* What is expected
In the forum thread below about cooling a viv, which parts of the viv does the first poster suggest covering with foam insulation panels? List them all.

Another idea I'm toying with since I have 2 small window unit AC's in my living room about 15 feet apart is to capture some of the cold air coming out through like a funnel and tube that runs into the viv with block of foam what wicks moisture up from the pond (I can hide all this with hardscape/plants), so basically it is cold AC air, blowing through wet foam creating a swamp cooler effect. Again you can add fans, cool mist humidifier, or even the fridge system, so could make it a 4 part system 

In my instance with these Window unit AC's blowing out 50-60 degree air, I may just be able divert some of the air right into the viv and with the viv sitting between the 2 AC's it will already be in the coldest area of the room. I thought it might be to much airflow though, so that is where the wet foam at the end came in to tone down/disperse the hurricane, while simultaneously adding to the chill. 

slapping some foam insulation panels on the back, sides and bottom of viv, basically just leaving the front view area and lid area as normal should help the system get cooler and stay cool longer if something fails, and temps more stable over all conditions.


----------



## nish07 (Mar 16, 2008)

I think just cooling the false bottom water would be like an anti-heat mat and be the best way. I think that just the flow regardless of where you pumped water in and out (as long as one is on the opposite side of the other) is enough to mix the water to a good temp. 

It would be better if the water being pumped into the viv was not low in the viv or it might siphon drain the false bottom so something slightly higher than the drain would be best. Allowing the water to flow out of the fridge and into the false bottom with an air gap would possibly let the water in the tube 'only' slide down back into the bucket (without siphoning false bottom water) and keep from sitting in the tube and getting warm.

* Data extracts
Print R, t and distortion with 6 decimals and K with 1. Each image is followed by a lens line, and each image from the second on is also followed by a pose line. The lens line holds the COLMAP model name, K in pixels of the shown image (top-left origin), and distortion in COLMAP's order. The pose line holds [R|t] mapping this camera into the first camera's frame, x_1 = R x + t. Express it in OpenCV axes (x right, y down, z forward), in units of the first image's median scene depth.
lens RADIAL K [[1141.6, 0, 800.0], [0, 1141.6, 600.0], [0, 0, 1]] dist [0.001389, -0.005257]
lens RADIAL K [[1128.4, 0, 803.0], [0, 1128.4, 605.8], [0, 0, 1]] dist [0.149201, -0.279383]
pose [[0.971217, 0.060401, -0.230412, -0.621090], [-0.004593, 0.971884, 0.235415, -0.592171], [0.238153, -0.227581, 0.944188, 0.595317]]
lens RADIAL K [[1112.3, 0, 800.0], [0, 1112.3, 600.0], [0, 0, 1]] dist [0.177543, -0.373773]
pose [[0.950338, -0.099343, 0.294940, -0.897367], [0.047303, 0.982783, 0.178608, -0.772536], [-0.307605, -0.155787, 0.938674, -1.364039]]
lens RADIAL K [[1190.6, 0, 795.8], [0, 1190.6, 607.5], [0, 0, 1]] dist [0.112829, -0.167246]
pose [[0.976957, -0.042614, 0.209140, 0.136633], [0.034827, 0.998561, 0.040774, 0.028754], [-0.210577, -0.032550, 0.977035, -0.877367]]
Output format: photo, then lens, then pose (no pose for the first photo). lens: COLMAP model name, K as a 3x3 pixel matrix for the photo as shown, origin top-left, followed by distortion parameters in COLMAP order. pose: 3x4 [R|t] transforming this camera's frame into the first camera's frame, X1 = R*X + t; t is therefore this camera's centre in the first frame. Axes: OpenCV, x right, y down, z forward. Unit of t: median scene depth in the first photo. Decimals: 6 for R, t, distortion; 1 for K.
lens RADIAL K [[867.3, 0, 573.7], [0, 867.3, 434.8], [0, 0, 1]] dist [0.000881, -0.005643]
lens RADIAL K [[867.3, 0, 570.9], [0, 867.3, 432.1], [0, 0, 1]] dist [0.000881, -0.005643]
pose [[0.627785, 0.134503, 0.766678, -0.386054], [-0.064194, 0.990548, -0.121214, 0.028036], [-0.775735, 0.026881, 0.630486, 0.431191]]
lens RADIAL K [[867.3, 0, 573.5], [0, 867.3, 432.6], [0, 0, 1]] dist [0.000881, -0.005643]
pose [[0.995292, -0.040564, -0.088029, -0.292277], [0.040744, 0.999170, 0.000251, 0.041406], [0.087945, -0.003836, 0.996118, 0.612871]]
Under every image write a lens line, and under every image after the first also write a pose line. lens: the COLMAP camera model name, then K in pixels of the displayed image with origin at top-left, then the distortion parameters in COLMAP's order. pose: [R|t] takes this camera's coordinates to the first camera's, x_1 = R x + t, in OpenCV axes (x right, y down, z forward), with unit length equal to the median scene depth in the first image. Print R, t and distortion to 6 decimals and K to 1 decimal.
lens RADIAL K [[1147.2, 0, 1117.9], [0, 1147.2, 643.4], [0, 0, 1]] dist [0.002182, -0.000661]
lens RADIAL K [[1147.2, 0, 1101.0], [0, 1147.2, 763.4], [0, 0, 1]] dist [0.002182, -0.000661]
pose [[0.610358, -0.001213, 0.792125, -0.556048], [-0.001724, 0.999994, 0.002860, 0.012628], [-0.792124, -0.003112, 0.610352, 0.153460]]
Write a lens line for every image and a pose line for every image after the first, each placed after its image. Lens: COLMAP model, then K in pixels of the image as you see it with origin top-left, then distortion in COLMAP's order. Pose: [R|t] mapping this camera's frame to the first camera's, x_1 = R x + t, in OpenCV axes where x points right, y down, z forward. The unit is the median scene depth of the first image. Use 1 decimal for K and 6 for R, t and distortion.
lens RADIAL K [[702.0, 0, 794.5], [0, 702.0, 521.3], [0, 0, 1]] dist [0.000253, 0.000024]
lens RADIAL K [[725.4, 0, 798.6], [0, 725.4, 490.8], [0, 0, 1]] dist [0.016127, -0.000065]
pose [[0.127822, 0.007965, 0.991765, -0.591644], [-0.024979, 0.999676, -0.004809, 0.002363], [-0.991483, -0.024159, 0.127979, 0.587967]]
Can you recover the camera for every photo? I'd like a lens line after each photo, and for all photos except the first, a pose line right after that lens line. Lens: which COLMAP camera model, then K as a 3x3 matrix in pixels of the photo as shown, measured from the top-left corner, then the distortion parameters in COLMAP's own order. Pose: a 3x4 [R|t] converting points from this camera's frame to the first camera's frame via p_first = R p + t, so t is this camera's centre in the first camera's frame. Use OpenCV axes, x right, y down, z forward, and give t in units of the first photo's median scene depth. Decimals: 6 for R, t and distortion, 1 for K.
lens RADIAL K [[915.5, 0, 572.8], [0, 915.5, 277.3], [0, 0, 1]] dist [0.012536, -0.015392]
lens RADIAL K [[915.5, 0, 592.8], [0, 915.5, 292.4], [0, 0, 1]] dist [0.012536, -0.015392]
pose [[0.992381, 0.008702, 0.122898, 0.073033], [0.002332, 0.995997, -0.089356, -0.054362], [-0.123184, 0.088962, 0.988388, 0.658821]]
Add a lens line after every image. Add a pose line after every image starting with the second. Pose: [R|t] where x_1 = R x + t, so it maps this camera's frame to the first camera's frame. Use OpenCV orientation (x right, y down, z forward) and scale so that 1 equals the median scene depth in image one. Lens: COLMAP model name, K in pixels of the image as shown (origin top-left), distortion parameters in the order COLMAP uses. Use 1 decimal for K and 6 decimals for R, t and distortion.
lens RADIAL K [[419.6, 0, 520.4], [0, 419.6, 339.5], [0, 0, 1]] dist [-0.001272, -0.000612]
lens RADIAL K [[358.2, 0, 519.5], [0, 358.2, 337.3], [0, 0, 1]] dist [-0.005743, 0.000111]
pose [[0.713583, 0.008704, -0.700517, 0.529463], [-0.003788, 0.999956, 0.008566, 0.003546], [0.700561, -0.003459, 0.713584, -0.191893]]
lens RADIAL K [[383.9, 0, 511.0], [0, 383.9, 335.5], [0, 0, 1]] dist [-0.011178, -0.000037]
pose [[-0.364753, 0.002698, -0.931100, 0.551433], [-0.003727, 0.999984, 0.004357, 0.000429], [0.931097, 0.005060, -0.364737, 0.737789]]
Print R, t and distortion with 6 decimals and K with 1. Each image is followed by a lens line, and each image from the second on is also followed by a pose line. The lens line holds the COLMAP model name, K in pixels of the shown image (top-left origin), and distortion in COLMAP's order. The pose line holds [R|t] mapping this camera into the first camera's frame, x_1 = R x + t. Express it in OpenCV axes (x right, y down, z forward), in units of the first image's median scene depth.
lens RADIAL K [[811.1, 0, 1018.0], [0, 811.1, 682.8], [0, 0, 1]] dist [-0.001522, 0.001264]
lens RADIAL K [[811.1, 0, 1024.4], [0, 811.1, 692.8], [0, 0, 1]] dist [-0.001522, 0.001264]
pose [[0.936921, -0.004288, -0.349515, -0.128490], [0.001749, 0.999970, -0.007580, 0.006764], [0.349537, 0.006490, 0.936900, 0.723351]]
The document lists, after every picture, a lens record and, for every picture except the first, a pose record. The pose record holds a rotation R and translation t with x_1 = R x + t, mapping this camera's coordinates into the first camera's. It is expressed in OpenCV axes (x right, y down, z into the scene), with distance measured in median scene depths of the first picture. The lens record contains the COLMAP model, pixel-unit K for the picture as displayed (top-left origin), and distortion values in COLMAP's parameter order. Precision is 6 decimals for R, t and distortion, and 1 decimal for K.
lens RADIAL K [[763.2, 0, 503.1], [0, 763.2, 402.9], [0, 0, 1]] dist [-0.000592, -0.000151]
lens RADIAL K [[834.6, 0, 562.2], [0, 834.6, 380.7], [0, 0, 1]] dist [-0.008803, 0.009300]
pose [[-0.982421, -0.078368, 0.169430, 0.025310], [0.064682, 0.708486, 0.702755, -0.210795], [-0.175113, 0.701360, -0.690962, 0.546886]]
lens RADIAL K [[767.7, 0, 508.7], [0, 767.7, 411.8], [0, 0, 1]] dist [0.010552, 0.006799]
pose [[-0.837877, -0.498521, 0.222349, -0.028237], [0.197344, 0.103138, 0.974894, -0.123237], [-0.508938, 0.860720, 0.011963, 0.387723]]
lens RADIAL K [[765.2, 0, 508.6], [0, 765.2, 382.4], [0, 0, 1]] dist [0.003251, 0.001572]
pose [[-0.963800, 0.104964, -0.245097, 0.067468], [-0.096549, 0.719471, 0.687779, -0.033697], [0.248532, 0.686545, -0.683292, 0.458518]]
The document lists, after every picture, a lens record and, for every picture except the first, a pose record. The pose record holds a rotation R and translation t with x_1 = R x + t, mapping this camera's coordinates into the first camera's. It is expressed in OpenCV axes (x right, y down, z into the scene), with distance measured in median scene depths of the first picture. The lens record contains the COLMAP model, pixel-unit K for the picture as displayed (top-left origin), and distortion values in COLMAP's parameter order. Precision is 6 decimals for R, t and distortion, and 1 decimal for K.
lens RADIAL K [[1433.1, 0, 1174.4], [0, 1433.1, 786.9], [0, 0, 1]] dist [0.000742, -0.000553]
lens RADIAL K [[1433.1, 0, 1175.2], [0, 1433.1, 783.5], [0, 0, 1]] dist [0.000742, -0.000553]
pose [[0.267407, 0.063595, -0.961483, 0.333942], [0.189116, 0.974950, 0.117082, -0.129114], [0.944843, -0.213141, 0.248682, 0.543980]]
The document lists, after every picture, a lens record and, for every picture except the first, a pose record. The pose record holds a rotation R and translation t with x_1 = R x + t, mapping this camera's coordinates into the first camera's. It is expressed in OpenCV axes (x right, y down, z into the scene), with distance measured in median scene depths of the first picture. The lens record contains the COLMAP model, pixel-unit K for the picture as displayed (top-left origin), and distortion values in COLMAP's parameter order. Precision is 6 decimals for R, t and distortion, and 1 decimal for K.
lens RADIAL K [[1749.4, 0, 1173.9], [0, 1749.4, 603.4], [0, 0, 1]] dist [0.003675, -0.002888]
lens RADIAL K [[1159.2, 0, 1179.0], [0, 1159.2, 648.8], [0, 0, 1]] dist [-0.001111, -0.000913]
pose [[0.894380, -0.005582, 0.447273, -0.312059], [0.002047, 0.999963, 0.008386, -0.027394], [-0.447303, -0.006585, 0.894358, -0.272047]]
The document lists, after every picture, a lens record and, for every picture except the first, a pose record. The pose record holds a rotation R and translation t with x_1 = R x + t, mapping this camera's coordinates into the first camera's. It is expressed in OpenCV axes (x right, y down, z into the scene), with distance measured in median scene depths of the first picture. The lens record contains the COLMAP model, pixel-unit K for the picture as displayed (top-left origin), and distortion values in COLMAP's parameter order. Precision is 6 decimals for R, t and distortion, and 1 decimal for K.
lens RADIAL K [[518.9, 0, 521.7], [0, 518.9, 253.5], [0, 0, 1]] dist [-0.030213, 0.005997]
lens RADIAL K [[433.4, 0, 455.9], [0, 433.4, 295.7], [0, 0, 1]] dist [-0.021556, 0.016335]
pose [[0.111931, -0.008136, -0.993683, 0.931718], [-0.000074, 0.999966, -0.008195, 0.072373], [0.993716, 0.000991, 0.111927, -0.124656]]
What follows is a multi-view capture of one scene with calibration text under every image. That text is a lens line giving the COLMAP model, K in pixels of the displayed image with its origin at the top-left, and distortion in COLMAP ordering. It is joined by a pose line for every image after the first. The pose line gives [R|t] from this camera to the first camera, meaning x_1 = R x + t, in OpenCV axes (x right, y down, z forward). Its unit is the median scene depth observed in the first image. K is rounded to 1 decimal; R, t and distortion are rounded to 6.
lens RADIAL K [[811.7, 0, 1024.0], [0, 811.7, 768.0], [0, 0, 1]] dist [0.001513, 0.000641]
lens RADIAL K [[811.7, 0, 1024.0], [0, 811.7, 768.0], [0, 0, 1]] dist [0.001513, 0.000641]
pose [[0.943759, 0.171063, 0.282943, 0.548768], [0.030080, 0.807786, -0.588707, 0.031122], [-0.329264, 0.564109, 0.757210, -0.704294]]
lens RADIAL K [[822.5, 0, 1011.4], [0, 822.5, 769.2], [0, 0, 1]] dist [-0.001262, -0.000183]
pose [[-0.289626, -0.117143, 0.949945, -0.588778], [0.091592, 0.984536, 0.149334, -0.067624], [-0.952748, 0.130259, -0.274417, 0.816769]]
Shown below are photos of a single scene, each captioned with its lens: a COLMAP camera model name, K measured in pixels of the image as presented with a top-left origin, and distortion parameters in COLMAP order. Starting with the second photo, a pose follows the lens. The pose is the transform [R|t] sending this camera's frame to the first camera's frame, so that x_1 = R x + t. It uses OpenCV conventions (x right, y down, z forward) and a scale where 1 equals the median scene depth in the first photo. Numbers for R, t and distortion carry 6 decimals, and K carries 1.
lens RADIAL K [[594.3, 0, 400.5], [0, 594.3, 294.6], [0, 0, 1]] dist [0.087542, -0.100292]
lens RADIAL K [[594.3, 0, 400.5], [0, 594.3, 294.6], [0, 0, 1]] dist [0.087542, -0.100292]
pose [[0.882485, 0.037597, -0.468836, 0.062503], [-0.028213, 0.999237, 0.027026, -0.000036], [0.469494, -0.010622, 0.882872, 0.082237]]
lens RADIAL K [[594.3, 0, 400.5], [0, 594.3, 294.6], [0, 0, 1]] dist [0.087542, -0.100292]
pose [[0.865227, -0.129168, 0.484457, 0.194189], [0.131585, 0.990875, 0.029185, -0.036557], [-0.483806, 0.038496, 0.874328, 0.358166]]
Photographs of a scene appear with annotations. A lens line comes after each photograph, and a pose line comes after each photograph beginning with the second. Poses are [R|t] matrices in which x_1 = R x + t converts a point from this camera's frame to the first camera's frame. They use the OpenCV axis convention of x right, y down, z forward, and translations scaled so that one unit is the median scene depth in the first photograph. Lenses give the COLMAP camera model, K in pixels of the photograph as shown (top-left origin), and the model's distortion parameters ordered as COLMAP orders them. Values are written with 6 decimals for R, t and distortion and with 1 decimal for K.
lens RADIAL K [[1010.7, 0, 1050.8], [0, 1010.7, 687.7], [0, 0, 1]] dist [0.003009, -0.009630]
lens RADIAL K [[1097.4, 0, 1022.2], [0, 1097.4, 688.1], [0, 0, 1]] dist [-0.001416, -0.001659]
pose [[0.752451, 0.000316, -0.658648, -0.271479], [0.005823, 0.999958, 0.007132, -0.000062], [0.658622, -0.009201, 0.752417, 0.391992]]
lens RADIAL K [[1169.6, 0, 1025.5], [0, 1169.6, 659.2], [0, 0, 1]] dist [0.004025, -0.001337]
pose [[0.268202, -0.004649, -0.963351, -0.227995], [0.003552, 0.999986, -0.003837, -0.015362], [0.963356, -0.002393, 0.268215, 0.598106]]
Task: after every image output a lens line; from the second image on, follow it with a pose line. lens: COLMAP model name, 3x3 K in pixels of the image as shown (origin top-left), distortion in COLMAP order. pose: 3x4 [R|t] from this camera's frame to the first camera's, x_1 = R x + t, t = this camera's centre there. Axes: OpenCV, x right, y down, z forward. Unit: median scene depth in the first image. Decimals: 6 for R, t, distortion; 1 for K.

* Written response
- The back
- The sides
- The bottom